**Provided data**
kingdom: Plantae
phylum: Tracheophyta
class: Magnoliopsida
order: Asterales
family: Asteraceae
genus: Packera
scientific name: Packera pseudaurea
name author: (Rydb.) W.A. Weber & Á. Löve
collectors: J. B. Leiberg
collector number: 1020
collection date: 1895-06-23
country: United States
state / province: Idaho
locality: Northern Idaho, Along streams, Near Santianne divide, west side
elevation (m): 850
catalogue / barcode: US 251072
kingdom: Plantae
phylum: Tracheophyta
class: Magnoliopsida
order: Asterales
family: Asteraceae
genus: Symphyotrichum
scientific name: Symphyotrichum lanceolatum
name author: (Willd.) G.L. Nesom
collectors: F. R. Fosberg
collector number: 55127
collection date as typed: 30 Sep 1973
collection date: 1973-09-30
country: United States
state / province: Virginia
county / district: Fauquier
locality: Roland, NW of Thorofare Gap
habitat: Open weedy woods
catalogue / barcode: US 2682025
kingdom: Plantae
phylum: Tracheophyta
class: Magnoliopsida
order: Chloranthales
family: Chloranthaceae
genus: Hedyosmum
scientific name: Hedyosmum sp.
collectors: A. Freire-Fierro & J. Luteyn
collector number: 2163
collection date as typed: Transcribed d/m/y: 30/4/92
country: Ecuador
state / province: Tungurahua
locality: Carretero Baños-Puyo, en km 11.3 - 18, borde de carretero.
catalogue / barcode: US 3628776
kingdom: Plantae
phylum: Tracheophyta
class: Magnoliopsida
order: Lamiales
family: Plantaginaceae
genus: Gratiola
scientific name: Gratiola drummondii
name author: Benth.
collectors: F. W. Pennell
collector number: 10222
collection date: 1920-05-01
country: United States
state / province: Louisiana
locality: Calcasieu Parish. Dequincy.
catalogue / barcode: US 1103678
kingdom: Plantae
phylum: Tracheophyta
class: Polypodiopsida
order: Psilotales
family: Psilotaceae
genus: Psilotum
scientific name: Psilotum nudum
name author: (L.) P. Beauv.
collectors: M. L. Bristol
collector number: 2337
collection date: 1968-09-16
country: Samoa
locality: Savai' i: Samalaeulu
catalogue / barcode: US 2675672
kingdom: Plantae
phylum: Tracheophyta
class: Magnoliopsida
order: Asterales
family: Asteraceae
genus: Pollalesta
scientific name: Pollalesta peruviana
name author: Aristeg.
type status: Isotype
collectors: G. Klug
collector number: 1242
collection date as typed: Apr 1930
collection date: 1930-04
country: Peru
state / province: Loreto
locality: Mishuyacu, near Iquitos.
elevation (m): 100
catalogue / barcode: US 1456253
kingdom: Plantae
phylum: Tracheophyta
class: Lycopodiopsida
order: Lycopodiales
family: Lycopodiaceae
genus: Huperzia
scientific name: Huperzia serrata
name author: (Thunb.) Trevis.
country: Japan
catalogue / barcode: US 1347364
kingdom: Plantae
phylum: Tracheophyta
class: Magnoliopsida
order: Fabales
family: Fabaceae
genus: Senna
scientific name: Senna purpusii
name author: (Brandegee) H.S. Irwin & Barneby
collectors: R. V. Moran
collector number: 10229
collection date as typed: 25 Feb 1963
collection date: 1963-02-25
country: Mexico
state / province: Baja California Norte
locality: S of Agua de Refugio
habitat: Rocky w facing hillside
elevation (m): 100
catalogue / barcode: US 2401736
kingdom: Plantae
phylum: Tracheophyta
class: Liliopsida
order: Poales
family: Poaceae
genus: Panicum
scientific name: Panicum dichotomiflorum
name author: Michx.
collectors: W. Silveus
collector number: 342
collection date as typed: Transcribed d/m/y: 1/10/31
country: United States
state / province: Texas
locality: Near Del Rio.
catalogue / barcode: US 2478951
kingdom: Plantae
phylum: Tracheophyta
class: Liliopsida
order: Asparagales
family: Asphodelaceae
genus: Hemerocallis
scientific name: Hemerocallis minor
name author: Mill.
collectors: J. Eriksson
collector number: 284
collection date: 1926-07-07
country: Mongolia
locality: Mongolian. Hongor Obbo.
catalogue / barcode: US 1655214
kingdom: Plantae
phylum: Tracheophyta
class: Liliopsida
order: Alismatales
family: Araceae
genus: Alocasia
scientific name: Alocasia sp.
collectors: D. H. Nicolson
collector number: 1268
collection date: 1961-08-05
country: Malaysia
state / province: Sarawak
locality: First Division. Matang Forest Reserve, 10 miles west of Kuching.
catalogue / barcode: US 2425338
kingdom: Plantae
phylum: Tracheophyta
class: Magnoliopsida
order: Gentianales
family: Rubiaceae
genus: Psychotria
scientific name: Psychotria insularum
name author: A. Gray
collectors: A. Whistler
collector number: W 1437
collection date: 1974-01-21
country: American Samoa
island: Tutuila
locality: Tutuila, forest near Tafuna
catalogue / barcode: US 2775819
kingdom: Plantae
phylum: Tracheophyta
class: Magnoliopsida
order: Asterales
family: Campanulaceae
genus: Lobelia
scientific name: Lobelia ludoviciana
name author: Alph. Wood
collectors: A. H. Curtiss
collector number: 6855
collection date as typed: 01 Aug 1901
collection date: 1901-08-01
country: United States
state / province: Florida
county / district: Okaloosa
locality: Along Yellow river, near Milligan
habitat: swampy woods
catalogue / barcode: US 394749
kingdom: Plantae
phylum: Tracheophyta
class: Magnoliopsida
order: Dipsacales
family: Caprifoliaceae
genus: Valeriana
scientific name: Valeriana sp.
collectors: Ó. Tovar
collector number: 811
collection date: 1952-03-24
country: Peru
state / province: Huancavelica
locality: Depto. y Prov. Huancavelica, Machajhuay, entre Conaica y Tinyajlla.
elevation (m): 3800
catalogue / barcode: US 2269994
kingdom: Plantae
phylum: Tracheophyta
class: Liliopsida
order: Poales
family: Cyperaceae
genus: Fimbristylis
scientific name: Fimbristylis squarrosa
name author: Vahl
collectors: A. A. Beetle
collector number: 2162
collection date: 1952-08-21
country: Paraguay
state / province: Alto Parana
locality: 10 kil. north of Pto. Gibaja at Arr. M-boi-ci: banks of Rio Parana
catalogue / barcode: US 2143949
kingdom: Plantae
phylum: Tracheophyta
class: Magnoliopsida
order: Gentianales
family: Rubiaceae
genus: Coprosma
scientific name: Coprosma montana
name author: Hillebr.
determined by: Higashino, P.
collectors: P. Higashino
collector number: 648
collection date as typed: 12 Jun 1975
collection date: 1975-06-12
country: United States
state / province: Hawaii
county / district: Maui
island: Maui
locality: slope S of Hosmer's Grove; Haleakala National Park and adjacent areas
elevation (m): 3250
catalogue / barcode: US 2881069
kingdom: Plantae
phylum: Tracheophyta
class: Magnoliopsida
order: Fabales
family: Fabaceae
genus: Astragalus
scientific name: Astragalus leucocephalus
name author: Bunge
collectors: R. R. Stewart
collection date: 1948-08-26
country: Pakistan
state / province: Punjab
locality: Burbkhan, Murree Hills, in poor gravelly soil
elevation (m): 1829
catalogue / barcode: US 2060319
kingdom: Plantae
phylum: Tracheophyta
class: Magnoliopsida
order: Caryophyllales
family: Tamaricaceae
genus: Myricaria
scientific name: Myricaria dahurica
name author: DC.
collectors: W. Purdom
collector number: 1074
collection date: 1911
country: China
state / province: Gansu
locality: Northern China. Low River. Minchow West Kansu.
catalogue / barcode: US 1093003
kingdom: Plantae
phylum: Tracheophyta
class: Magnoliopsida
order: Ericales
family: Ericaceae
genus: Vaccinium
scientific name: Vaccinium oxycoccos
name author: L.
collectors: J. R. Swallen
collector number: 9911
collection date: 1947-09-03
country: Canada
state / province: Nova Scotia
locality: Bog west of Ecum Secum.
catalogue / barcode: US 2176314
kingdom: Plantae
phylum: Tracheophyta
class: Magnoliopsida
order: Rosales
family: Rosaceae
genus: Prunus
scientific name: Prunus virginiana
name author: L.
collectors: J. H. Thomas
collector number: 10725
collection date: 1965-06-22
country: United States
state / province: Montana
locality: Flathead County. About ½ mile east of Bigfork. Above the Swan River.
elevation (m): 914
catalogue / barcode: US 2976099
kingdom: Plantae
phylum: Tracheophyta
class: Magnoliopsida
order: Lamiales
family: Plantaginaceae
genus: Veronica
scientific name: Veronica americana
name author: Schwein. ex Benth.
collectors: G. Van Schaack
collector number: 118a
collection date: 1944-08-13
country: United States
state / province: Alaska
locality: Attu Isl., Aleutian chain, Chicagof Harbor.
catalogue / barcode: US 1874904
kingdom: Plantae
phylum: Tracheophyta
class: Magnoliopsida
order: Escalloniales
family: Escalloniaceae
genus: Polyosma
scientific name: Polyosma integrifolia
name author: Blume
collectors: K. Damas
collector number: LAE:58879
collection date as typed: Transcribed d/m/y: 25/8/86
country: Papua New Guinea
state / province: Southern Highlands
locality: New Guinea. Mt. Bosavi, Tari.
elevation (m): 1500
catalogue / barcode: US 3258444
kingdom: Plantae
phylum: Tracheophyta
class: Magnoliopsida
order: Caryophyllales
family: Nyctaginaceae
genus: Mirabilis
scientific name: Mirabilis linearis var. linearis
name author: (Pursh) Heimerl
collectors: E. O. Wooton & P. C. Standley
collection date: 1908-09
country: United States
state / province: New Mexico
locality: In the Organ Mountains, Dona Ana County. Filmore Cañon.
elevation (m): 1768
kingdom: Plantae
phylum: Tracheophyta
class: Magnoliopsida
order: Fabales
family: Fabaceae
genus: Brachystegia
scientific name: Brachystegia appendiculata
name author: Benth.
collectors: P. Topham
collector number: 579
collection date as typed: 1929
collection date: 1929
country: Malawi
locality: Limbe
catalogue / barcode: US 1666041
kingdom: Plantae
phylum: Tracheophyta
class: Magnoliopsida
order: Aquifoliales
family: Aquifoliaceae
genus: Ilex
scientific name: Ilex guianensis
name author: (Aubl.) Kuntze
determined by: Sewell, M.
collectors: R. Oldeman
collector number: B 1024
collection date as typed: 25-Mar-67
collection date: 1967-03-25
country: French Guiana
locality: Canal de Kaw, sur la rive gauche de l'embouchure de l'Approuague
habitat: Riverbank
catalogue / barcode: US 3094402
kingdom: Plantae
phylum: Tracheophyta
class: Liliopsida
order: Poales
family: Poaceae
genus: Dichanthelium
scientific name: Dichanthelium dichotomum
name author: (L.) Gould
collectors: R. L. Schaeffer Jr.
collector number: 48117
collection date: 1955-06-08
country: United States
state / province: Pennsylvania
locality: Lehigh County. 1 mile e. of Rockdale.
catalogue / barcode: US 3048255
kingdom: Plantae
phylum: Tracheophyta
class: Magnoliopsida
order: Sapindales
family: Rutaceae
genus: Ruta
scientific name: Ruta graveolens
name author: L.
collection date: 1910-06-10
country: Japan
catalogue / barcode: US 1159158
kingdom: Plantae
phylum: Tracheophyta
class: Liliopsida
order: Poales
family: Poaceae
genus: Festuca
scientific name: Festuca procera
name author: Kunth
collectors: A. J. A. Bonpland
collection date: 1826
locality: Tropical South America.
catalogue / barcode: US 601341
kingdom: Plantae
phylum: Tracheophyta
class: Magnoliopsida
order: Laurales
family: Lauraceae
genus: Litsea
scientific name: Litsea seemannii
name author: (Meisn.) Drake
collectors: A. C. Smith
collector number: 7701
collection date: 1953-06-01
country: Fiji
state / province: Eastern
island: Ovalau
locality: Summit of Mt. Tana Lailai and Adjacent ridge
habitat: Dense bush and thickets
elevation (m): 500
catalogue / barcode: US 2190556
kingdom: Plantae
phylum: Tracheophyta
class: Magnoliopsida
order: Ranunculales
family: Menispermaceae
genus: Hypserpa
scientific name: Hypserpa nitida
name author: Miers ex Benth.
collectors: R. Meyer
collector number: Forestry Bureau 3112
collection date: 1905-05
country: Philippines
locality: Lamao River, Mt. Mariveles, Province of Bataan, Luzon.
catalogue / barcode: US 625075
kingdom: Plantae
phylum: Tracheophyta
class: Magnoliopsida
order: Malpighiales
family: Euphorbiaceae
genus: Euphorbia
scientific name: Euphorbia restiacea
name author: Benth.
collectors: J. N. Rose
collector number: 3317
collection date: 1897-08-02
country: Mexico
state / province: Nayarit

**Goal**
Render the stretch of the listing above from the line containing "genus: Huperzia" through the line containing "name author: Michx.", both included, as a JSON list of strings, one string per line, omitting any blank lines.

**Written answer**
[
  "genus: Huperzia",
  "scientific name: Huperzia serrata",
  "name author: (Thunb.) Trevis.",
  "country: Japan",
  "catalogue / barcode: US 1347364",
  "kingdom: Plantae",
  "phylum: Tracheophyta",
  "class: Magnoliopsida",
  "order: Fabales",
  "family: Fabaceae",
  "genus: Senna",
  "scientific name: Senna purpusii",
  "name author: (Brandegee) H.S. Irwin & Barneby",
  "collectors: R. V. Moran",
  "collector number: 10229",
  "collection date as typed: 25 Feb 1963",
  "collection date: 1963-02-25",
  "country: Mexico",
  "state / province: Baja California Norte",
  "locality: S of Agua de Refugio",
  "habitat: Rocky w facing hillside",
  "elevation (m): 100",
  "catalogue / barcode: US 2401736",
  "kingdom: Plantae",
  "phylum: Tracheophyta",
  "class: Liliopsida",
  "order: Poales",
  "family: Poaceae",
  "genus: Panicum",
  "scientific name: Panicum dichotomiflorum",
  "name author: Michx."
]